# Graphene-like quaternary compound SiBCN: a new wide direct band gap   semiconductor predicted by a first-principles study

**Authors:** Yan Qian, Haiping Wu, Erjun Kan, and Kaiming Deng

arXiv: 1703.03893 · 2017-06-05

## TL;DR

This study predicts a new graphene-like quaternary SiBCN compound with a wide direct band gap and high carrier mobility, potentially advancing silicon-based 2D semiconductors for industry applications.

## Contribution

First-principles prediction of a stable, wide-bandgap, graphene-like SiBCN monolayer with high mobility, filling a gap in 2D silicon-based semiconductor research.

## Key findings

- SiBCN has a ~2.63 eV direct band gap.
- High carrier mobility: ~5.14x10^3 cm^2V^-1s^-1 for electrons.
- Structural stability at 2000 K.

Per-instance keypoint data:
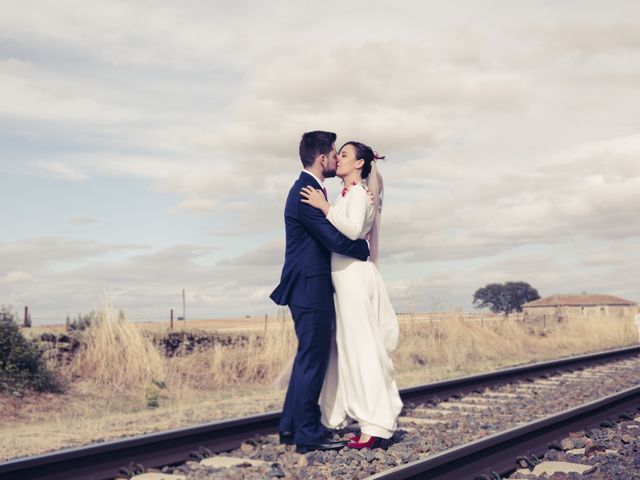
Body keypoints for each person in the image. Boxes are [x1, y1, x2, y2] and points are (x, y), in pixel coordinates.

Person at [270, 131, 370, 453]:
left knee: (307, 357)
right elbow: (334, 240)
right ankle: (308, 433)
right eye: (332, 153)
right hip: (310, 287)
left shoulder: (309, 189)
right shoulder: (306, 191)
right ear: (321, 158)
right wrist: (363, 248)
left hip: (308, 286)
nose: (335, 158)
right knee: (313, 359)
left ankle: (290, 427)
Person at [300, 140, 403, 449]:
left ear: (359, 164)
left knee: (363, 352)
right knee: (352, 351)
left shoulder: (357, 193)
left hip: (355, 282)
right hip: (346, 282)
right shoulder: (351, 193)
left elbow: (353, 228)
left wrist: (324, 208)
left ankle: (376, 425)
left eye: (344, 155)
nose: (337, 159)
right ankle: (360, 419)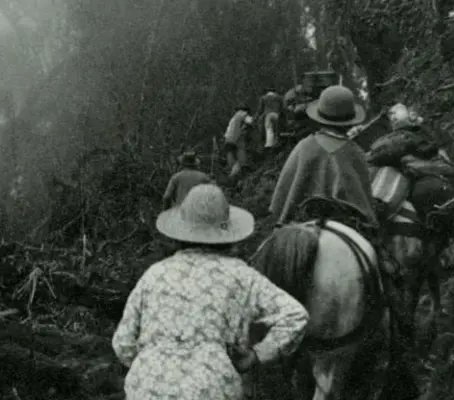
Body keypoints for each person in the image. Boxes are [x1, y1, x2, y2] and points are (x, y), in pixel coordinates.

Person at [113, 183, 309, 400]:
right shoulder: (242, 276)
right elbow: (295, 316)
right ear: (228, 233)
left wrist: (155, 365)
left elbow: (123, 343)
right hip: (211, 388)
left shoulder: (154, 273)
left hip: (146, 387)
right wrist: (257, 355)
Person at [269, 85, 378, 233]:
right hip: (348, 223)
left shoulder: (305, 147)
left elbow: (284, 192)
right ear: (351, 122)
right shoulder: (355, 152)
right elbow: (364, 200)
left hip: (301, 221)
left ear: (319, 118)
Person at [222, 106, 254, 177]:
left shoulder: (233, 118)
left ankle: (232, 170)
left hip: (228, 138)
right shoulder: (243, 114)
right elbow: (250, 121)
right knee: (241, 150)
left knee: (230, 154)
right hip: (237, 138)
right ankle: (242, 166)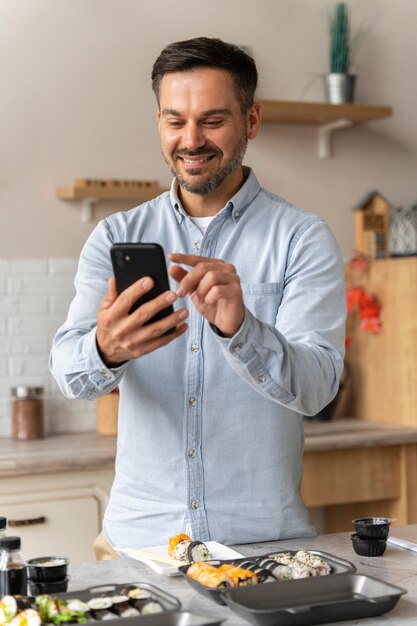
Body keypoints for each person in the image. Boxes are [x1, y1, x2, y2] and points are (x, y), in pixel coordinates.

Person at [50, 37, 346, 558]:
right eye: (174, 120)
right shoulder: (114, 235)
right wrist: (106, 349)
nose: (191, 140)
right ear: (158, 122)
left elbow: (318, 388)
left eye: (212, 120)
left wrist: (242, 330)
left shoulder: (302, 237)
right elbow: (68, 374)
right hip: (141, 546)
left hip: (261, 546)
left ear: (251, 120)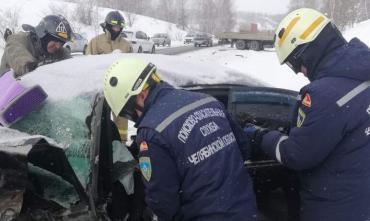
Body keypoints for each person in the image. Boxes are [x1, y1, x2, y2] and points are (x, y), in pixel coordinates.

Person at [245, 8, 370, 221]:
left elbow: (296, 155)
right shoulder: (361, 72)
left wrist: (259, 135)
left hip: (336, 209)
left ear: (310, 50)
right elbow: (339, 123)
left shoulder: (324, 95)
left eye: (295, 62)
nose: (300, 71)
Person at [103, 58, 257, 221]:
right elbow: (244, 149)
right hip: (245, 209)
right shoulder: (208, 100)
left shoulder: (151, 133)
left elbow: (163, 202)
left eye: (128, 112)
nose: (133, 118)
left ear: (141, 94)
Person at [0, 15, 72, 77]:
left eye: (61, 43)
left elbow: (70, 63)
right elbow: (17, 55)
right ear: (43, 36)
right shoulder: (18, 39)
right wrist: (30, 66)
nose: (58, 46)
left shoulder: (55, 50)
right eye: (56, 41)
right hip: (8, 89)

# TASK INSTRUCTIONS:
(A) In the SiBCN summary, up to what temperature is the monolayer reported to remain structurally stable?
(B) Extend the SiBCN summary from its last key finding onward.

# RESPONSES TO THE TASKS:
(A) 2000 K

(B)
## Abstract

Due to the lack of two-dimensional silicon-based semiconductors and the fact that most of the components and devices are generated on single-crystal silicon or silicon-based substrates in modern industry, designing two-dimensional silicon-based semiconductors is highly desired. With the combination of a swarm structure search method and density functional theory in this work, a quaternary compound SiBCN with graphene-like structure is found and displays a wide direct band gap as expected. The band gap is of ~2.63 eV which is just between ~2.20 and ~3.39 eV of the highlighted semiconductors SiC and GaN. Notably, the further calculation reveals that SiBCN possesses high carrier mobility with ~5.14x10^3 and ~13.07x10^3 cm^2V^-1s^-1 for electron and hole, respectively. Furthermore, the ab initio molecular dynamics simulations also show that the graphene-like structure of SiBCN can be well kept even at an extremely high temperature of 2000 K. The present work tells that designing ulticomponent silicides may be a practicable way to search for new silicon-based low-dimensional semiconductors which can match well with the previous Si-based substrates.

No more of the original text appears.